++++ Source text
With the demo I first wanted to know whether a csv file can be read vertically.
With your suggestion, this was possible for the model - and then I thought again of a huge csv file such as the 27 million csv postcode number file, the number of columns of which is of course very small when compared with the number of lines.

I therefore understand your comment and thank you for improving the program.
Mike said:
I think you are making this too complicated.
You said at the start of the thread that you only want the second column


Chriss
Also your comments on a much larger number of
processing possibilities in a file without redundancies makes sense to me.
Of course, this also makes a lot more work at first - but when everything has been cleared, it must be much faster when you only compare, sum or select using SQL with keys and indexed data.

For me it was about whether you can ignore the 2 GB limits in VFP when you have a very large text file and when it comes to searching or comparing a certain term.

Sometimes it is perhaps also time problems that do not allow
to go too deep into such a file, to split etc.

I appreciate the countless improvements and
References to advantages and disadvantages - I'm really grateful for that
and always will be.

Regards
Klaus

Peace worldwide - it starts here...
 
It seems to me it should be fairly simple to convert (say) 50 single-column dbfs with (say) a million records into (say) 50 (or so) 50-column dbf's, limiting their size to <2GB of course.

That would simplify processing the dbfs, perhaps in a single loop.

All what's needed is to split the csv file using one of the suggestions above.

Steve
 
Klaus,

thanks. And your ideas are not wrong at all, as you can see there even exist databases specialised on columnar storage of data. It just has pros and cons and VFP isn't really made for it. A DBF with just one column is still row storage, you only have either recno as "virtual key" but then need to be aware of problems due to recnos going out of sync if you only delete in one DBF and PACK. And you still don't gain anything special, really, as in a dataabse sepcializsed on columnar data.

The one showcase mentioned in one article I (think I) linked to, was saying when you only need one column of data from a table the separate storage of columns means you just read through this one file instead of needing to skip over all the other columns. But especially this advantage is lost in VFP when you wanted two columns of same rows, when you first only select one of them you already lose the information which record numbers they were. But you might think in other ways like SET FILTER, LOCATE, SEEK. You can take the advantage of faster aggregation, ie when you want SUM(column3) you can get that from column3.dbf only. But when it then comes to filtering what rows by other columns you'd start to reinvent the wheel by reinventing rushmore getting the recnos of relevant data and then fetching those recnos from the column you eventually want to SUM partially (like the total of an order).

You only could have these advantage in full when the VFP SQL engine would allow to have a simple way of reading multiple DBFs as if they were 1 on the outset of same number of records and same deletion state. That could be a nice new feature, but that ship has sailed. I think the relation mechanism reprogrammed a little and a new column table type that extends one "normal" main DBF would work good for that, this new file type would ne included in APPENDS and INSERTS, DELTTES etc. done on the main DBF, just like the main CDX belonging to a DBF is updated with any change, these new column table file would need no deletion flag and a simple header just for the column name and type.
++++++++
++++ Supplied material
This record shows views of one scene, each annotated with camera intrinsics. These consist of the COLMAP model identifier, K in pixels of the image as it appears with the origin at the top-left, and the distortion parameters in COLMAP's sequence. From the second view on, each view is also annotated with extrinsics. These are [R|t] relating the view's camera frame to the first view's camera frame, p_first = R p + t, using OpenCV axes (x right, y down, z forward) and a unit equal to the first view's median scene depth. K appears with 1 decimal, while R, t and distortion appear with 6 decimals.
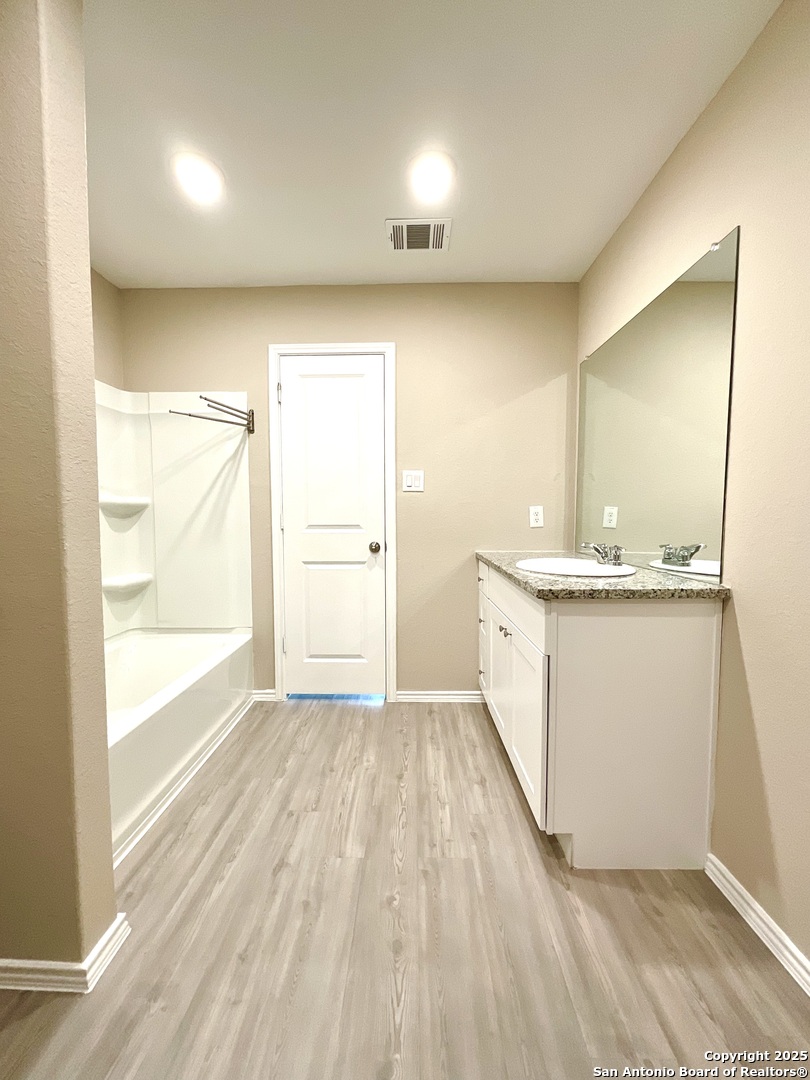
++++++++
## Exercise
Copy the passage from the forum thread on large CSV files in VFP, starting with "With your suggestion, this" and going on through "sense to me.".

## Result of the exercise
With your suggestion, this was possible for the model - and then I thought again of a huge csv file such as the 27 million csv postcode number file, the number of columns of which is of course very small when compared with the number of lines.

I therefore understand your comment and thank you for improving the program.
Mike said:
I think you are making this too complicated.
You said at the start of the thread that you only want the second column


Chriss
Also your comments on a much larger number of
processing possibilities in a file without redundancies makes sense to me.